黔西北大面积历史遗留铅锌废渣堆场重金属的持续释放引起的周边水-土环境污染问题备受关注。植被重建是减少废渣堆场重金属迁移扩散的重要生态措施，当前研究主要关注植物根际环境中溶解性有机质（DOM）对废渣重金属迁移转化的影响。植物根际环境中DOM与微生物间存在交互作用，然而目前关于DOM-微生物耦合对废渣重金属迁移转化的影响机理尚不清楚。本项目拟以黔西北已开展生态修复多年的历史遗留铅锌废渣堆场为研究对象，应用微宇宙培养、元素地球化学、矿物学、光谱、质谱及分子生物学等方法，研究不同来源DOM-微生物-废渣耦合系统中DOM组分与微生物群落动态变化及废渣重金属迁移转化特征，阐明DOM组分变化-微生物群落演替-废渣重金属迁移转化特征间的耦合关系，识别影响废渣重金属动态的关键DOM组分与微生物群落，揭示DOM-微生物耦合对废渣重金属迁移转化的影响机理，为在金属冶炼废渣堆场上科学开展生态修复工程提供理论支撑。

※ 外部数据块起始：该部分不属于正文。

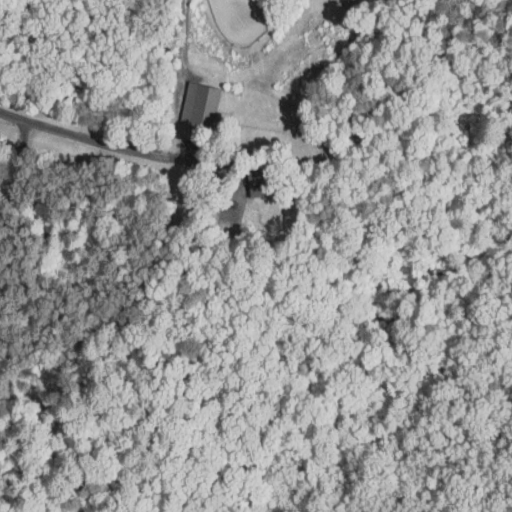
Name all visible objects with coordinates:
building: (187, 98)
road: (107, 141)
road: (16, 168)
building: (245, 176)
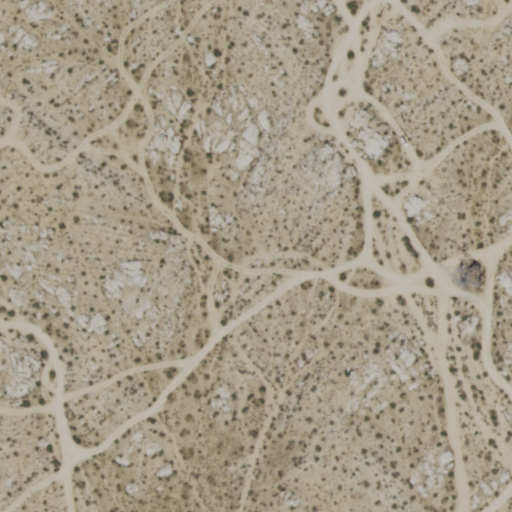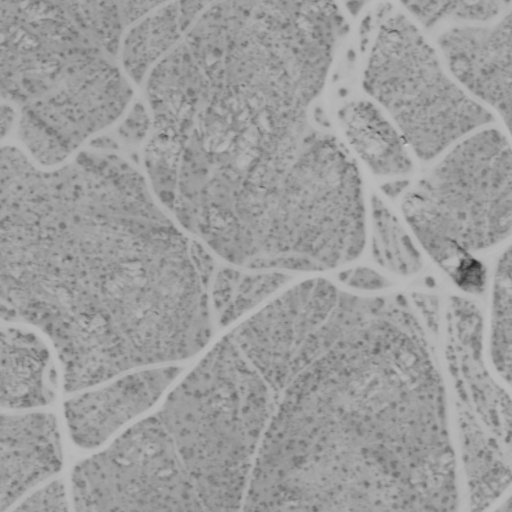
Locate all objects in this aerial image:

The continues release of heavy metals from the large area of historical legacy of Pb-Zn slag site in northwest Guizhou has caused serious heavy metals pollution to the surrounding water-soil environment. The establishment of vegetation is an important ecological measure to reduce the diffusion of heavy metals in the waste slag site. The recent studies focus on the effect of dissolved organic matter (DOM) on the transportation and transformation of heavy metals in the rhizosphere environment of plant. There is an interaction between DOM and microorganisms in the plant rhizosphere environment, however, the coupling effects of DOM-microorganisms on the transportation and transformation of heavy metals in the Pb-Zn waste slag is still unclear. The revegetated historical legacy of Pb-Zn waste slag site in northwest Guizhou as the subject in the present proposal. The dynamic changes of DOM components and microbial communities and the transportation and transformation characteristics of heavy metals in the coupling systems of DOM-microorganisms-waste slag will be explored using the methods such as the micro-cosmic culture, elemental geochemistry, mineralogy, spectroscopy, mass spectrometry, and molecular biology. The coupling relationships among the DOM components change, the microbial communities succession, and the transportation and transformation characteristics of heavy metals in the waste slag will be explained. The key DOM components and microbial communities that influencing the dynamics of heavy metals in the waste slag will be identified. Finally, the coupling effect mechanisms of DOM-microorganisms on the transportation and transformation characteristics of heavy metals in the waste slag will be revealed. The results obtained are expected to provide a theoretical support for scientifically conducting ecological restoration engineering in the metals smelting waste slag sites.